Getting the semicircle will just be getting half the circumference of the circle. If you drew a diagram, you'll notice W represents the diameter of the circle. Since circumference equals pi times diameter, and the diameter is W, then half the circumference would be W*pi/2
So
P = L + W + L + W*(pi/2)
P = 2L + (1+pi/2)W
Since we ultimately want the radius, and since we can see that W is equal to the diameter, it turns out W=2r, so we change the equation around
P = 2L + (1+pi/2)(2r)
P = 2L + (2 + pi)r
But P = 288, so
2L + (2 + pi)r = 288
Now, we want to maximize the area of the window, so we need a formula for the area.
A = (area of the rectangle) plus (area of the semicircle)
A = L(2r) + (pi*r^2)/2
A = 2Lr + (1/2)pi*r^2
Now, note that for
2L + (2 + pi)r = 288
We can solve for one variable; let's solve for L.
2L = 288 - (2+pi)r
L = 144 - [(2+pi)/2] r
So now, we plug in L for our area function.
A = 2 [144 - [(2+pi)/2] r] + (1/2)pi*r^2
And this is now our function, which we'll from now on denote as
A(r), since it is now a function of ONE variable.
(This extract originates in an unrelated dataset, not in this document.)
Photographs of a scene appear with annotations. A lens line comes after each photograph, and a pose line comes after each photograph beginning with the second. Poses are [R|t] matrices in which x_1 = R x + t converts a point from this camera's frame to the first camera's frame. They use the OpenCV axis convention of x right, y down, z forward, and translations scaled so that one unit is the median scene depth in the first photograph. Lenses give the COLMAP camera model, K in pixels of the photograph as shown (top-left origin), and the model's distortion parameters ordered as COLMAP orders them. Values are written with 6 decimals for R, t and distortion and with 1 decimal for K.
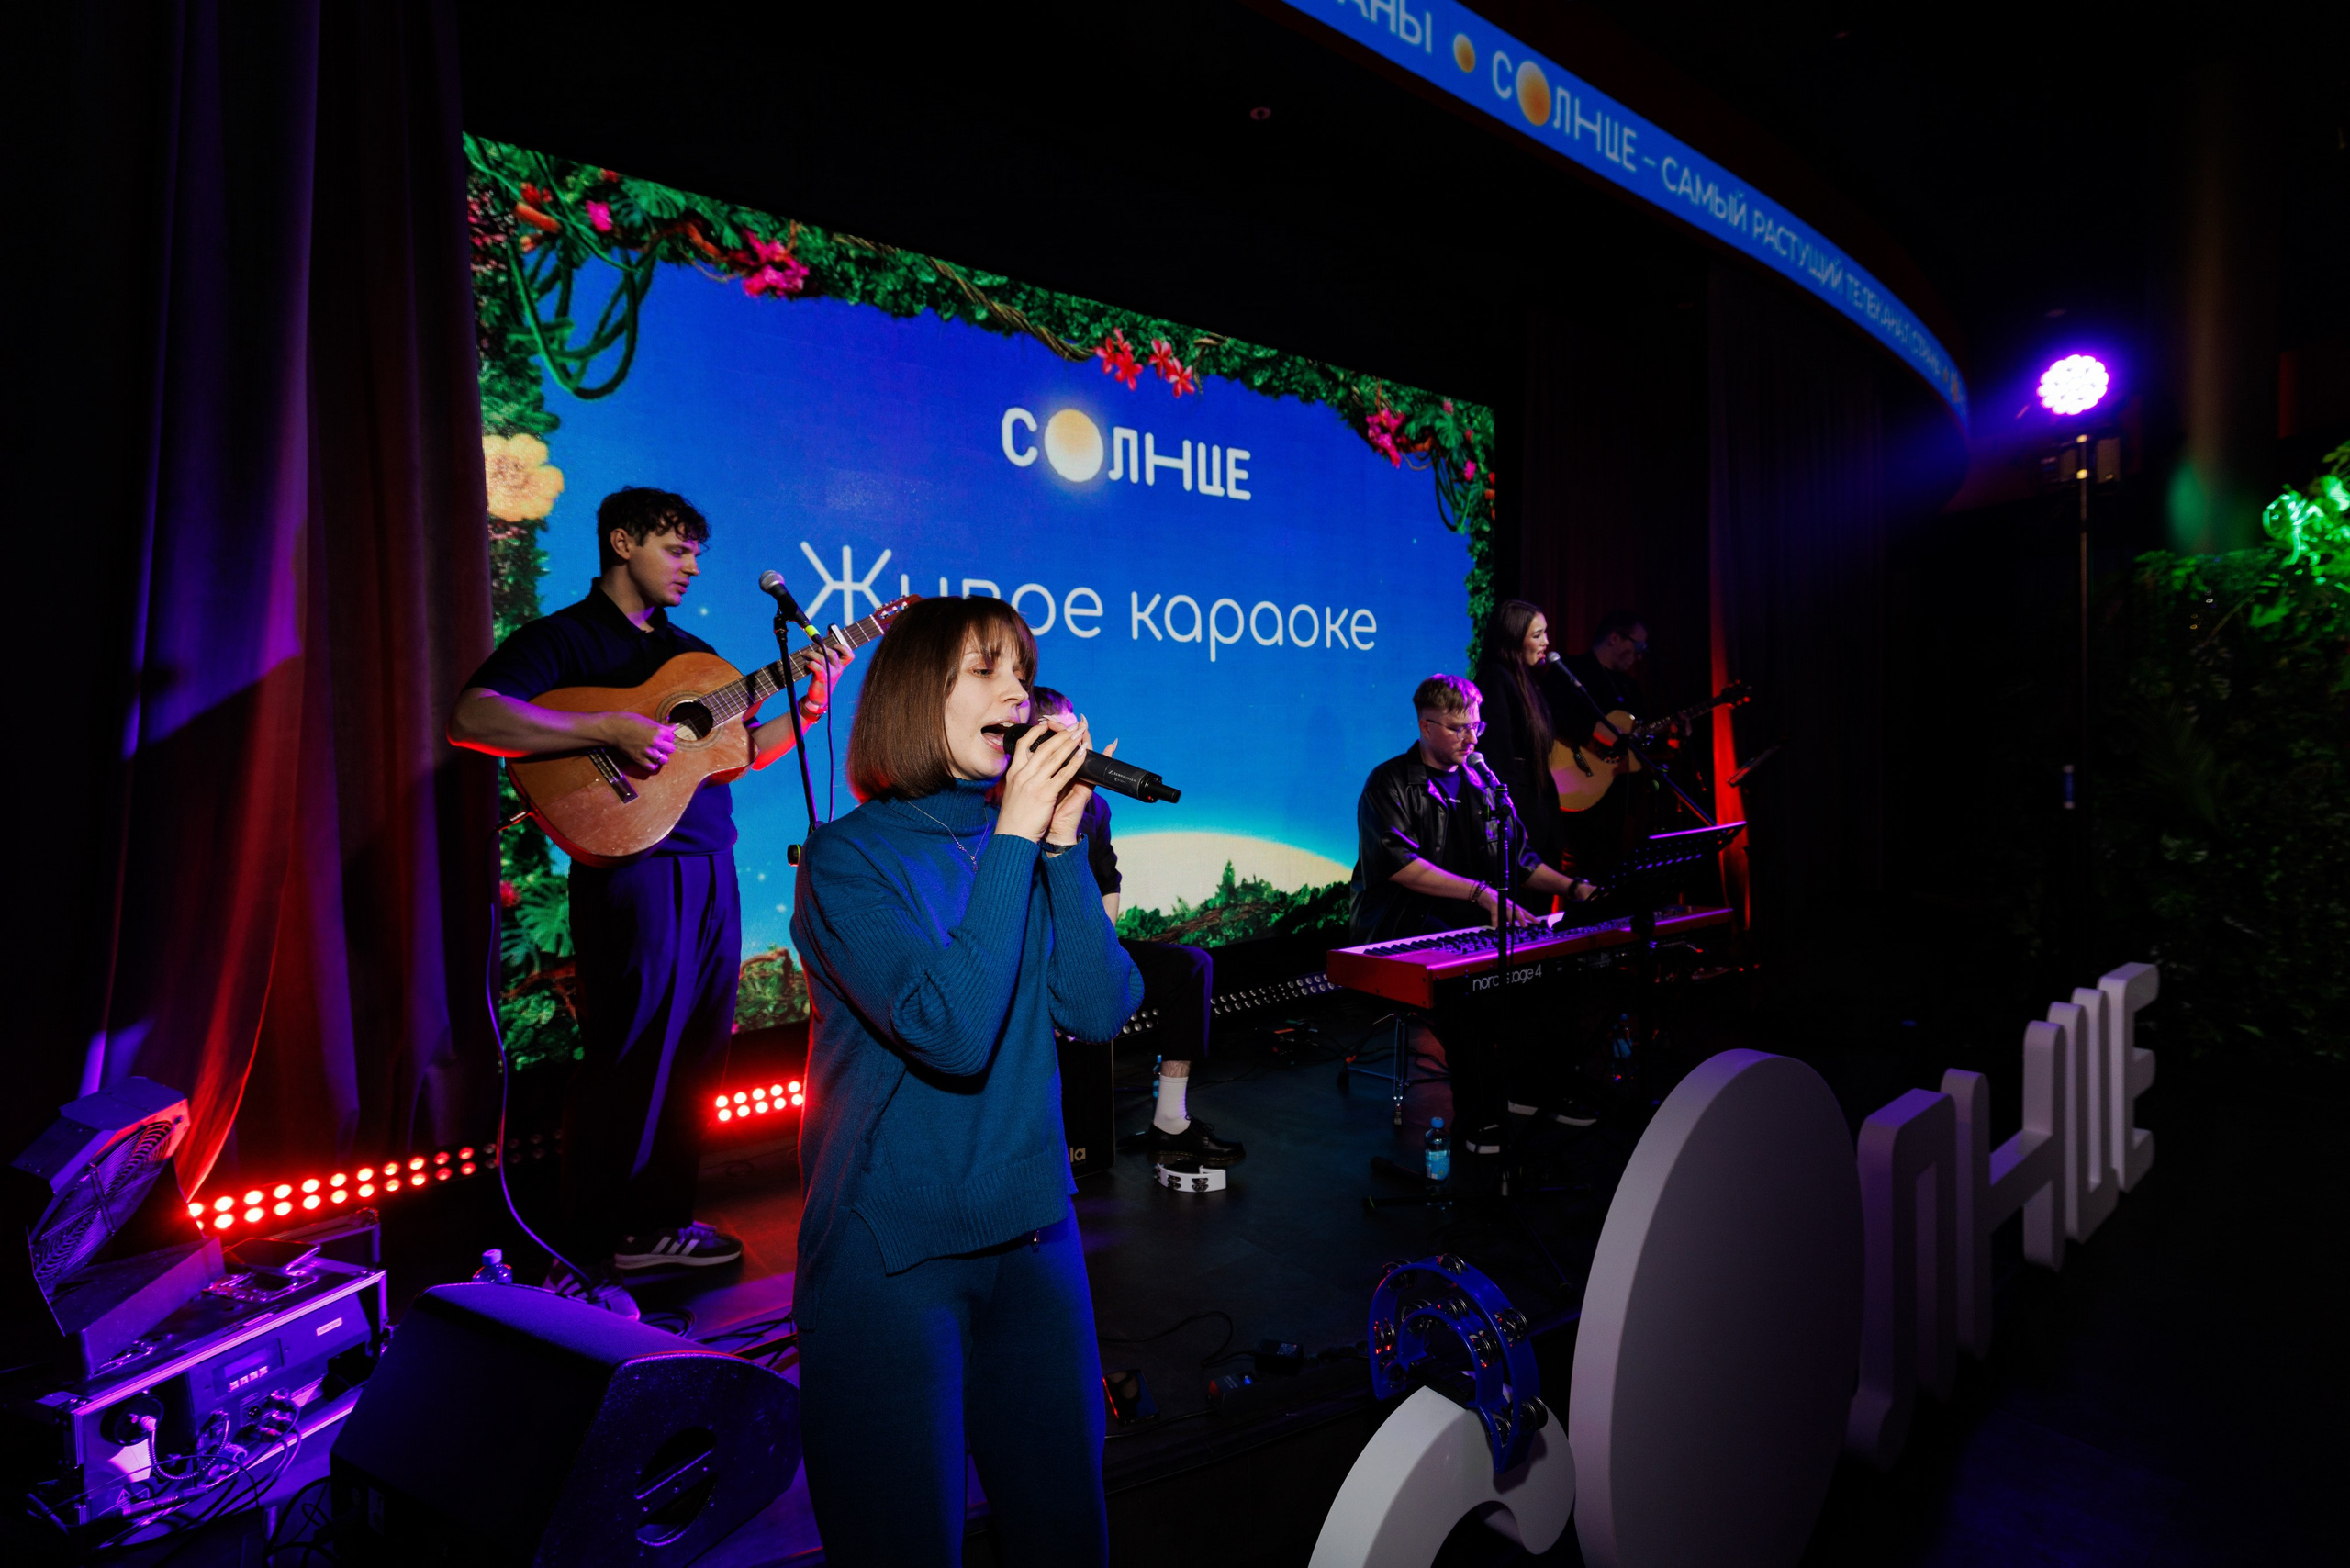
lens RADIAL K [[1149.2, 0, 1197.2], [0, 1149.2, 782.4], [0, 0, 1]] dist [0.001922, 0.000654]
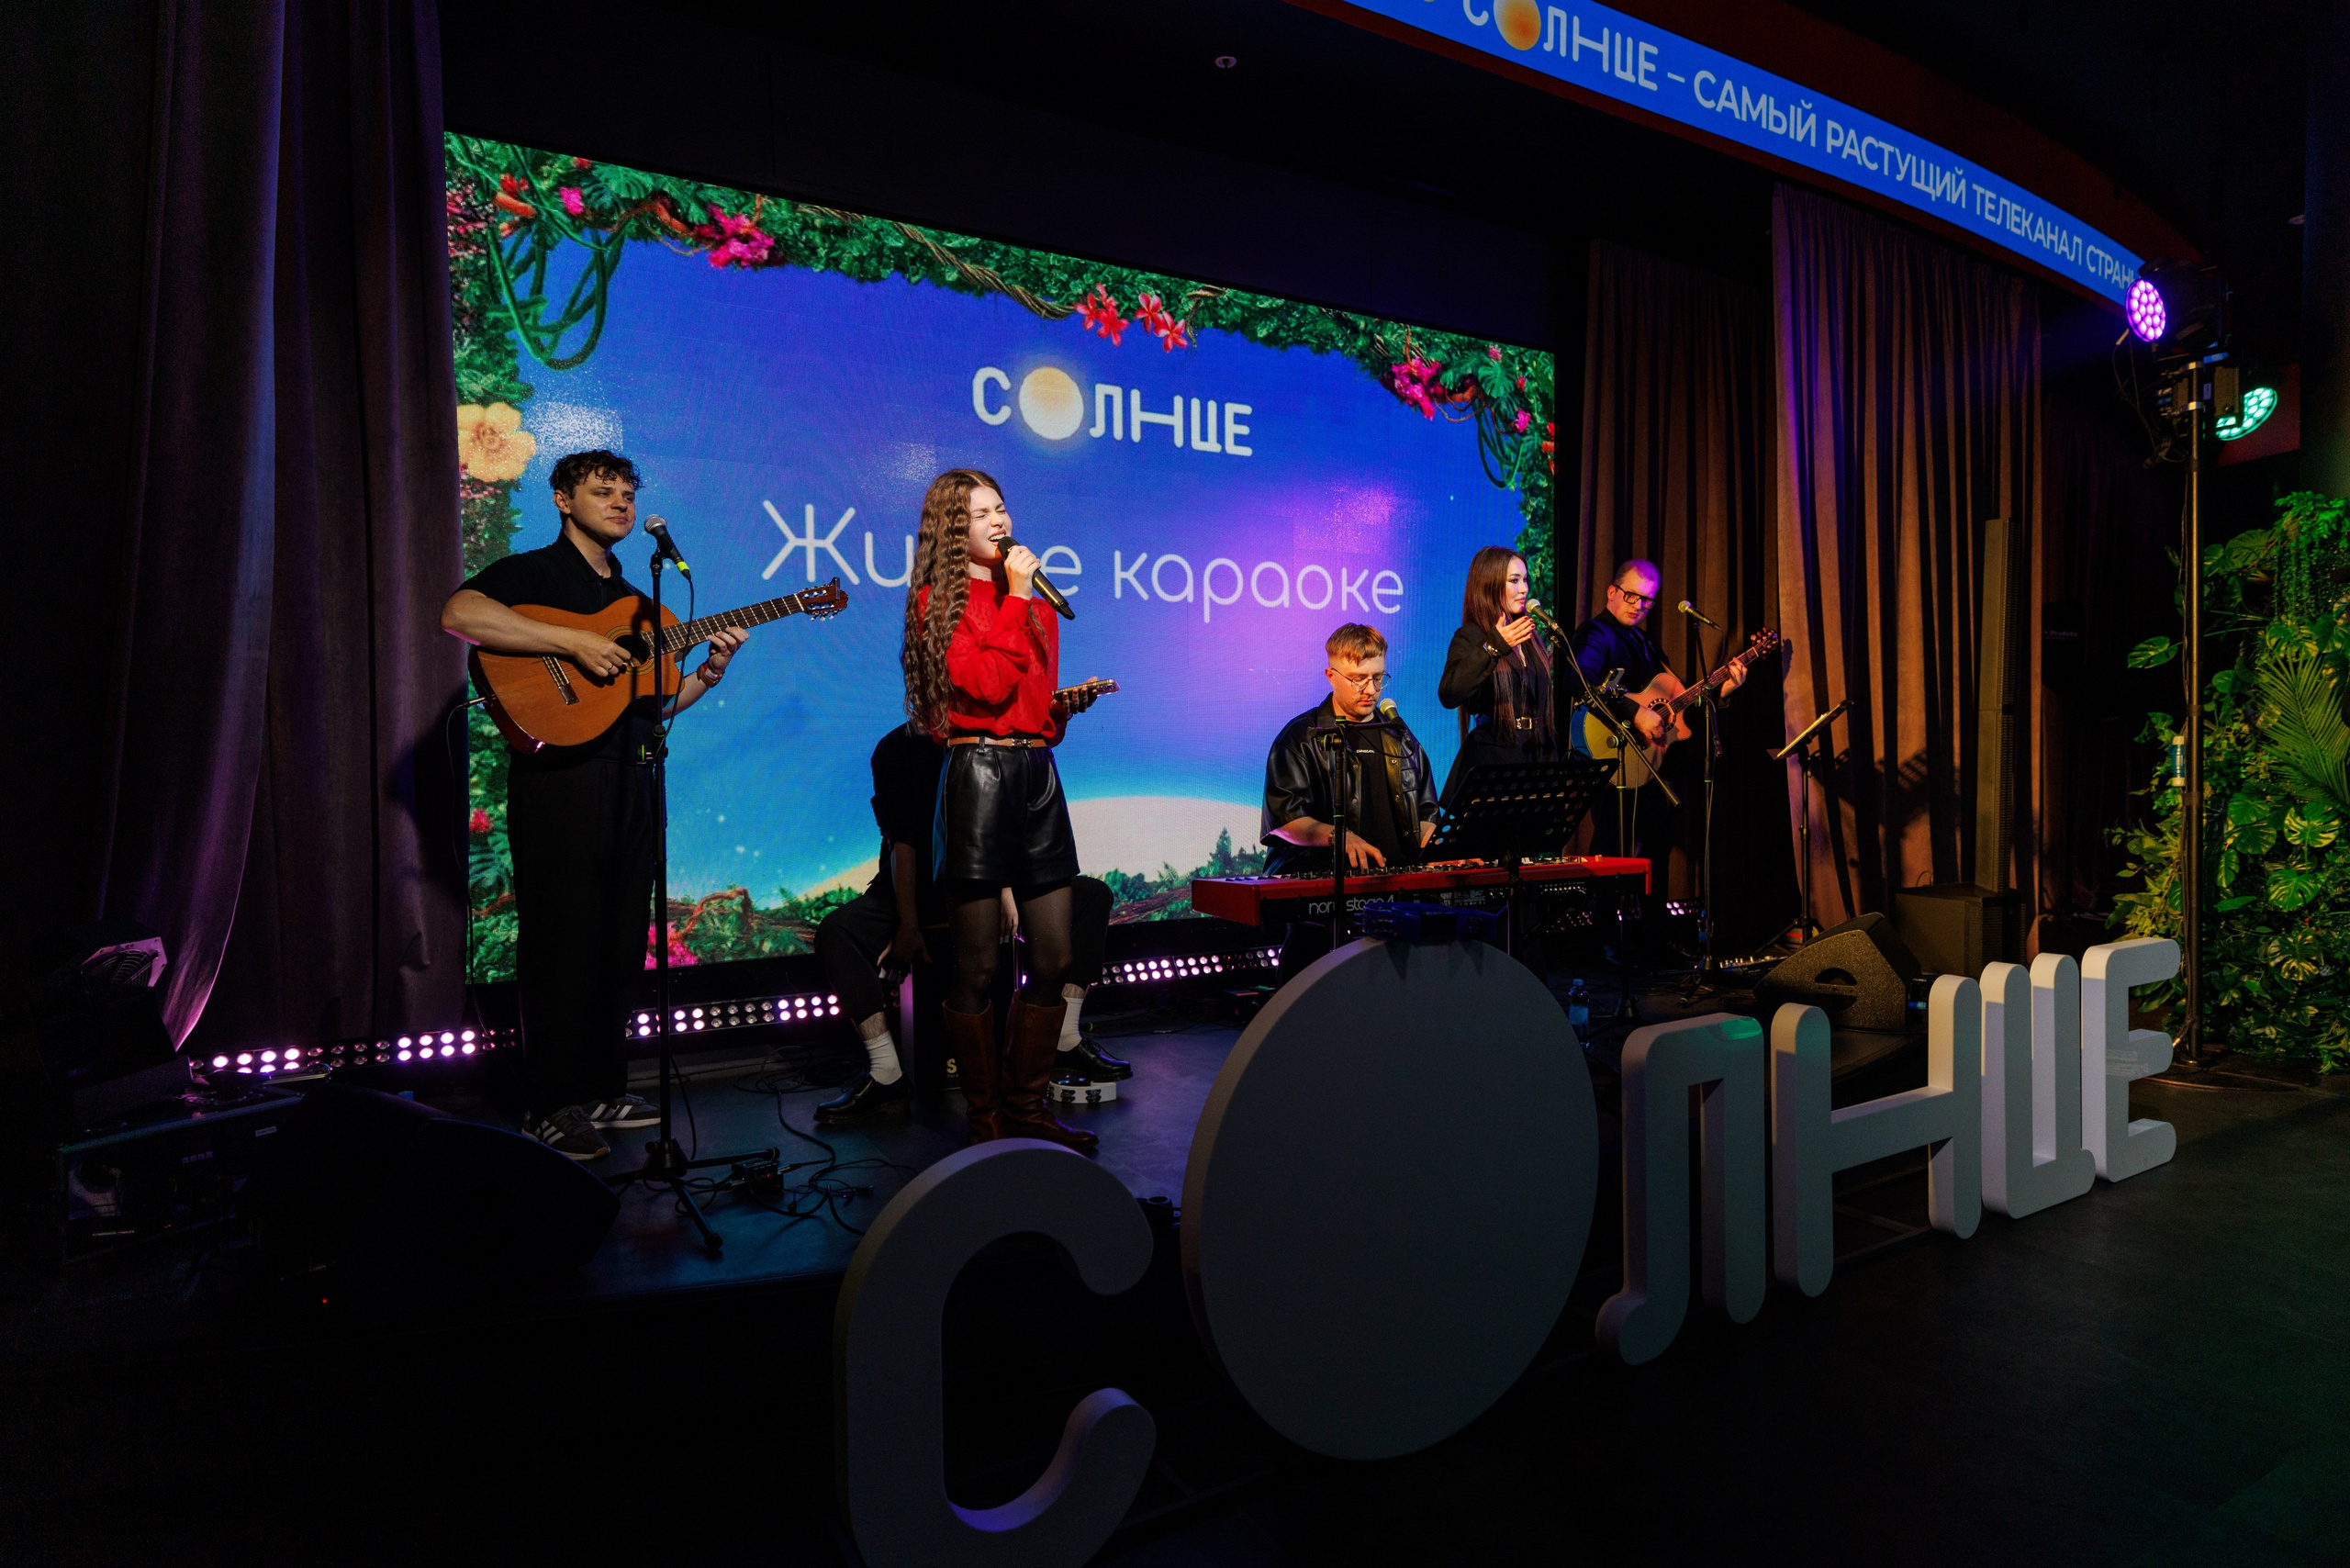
lens RADIAL K [[1307.4, 0, 1221.8], [0, 1307.4, 799.0], [0, 0, 1]] dist [0.012223, -0.009850]
pose [[0.989348, 0.011847, -0.145083, 0.204322], [-0.012494, 0.999916, -0.003549, 0.051716], [0.145029, 0.005324, 0.989413, -0.099417]]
A(r) = 288 - (2+pi)r + (1/2)pi*r^2
In order to maximize, we must take the derivative and make it zero.
A'(r) = - (2+pi) + pi*r
0 = -2 - pi + pi*r
2 + pi = pi*r
r = (2+pi)/pi
Therefore, r = (2+pi)/pi is the radius of the semicircle that will maximize the area of the window.
2006-12-06 11:14:32 · answer #1 · answered by Puggy 7 · 0⤊ 0⤋
The perimeter = bottom of rect. + semicircle + sides = 2r + pi*r + 2 * h = 288.
Solve for h. h = (288 - 2r - pi*r) / 2
The area is 2rh + 0.5*pi*r^2. Put this in terms of r by subbing in for h.
A(r) = 2r((288 - 2r - pi*r) / 2) + 0.5*pi*r^2 = 288r - (2 + 1.5 pi)r^2
The max happens where the derivative = 0.
A'(r) = 288 - (4 + 3pi)r = 0.
Solve. (I hope I didn't have any typos, but this is the approach.)
2006-12-06 11:15:26 · answer #2 · answered by MathGuy 3 · 0⤊ 0⤋
If 2L = length of rectangle and 2w = its width, then the radius of the circle part if it's attached to the width side is w.
Perimeter = 2L + 2w + 2L + 2w(pi)/2 = 288
4L + 2w + w(pi) = 288
4L = 288 - 2w - w(pi)
L = 72 - 1/2 w - w(pi)/4
Area = 2L(2w) + w^2 pi
Substitute in for L, then find the derivative and slove ot for 0
2006-12-06 11:16:46 · answer #3 · answered by hayharbr 7 · 0⤊ 0⤋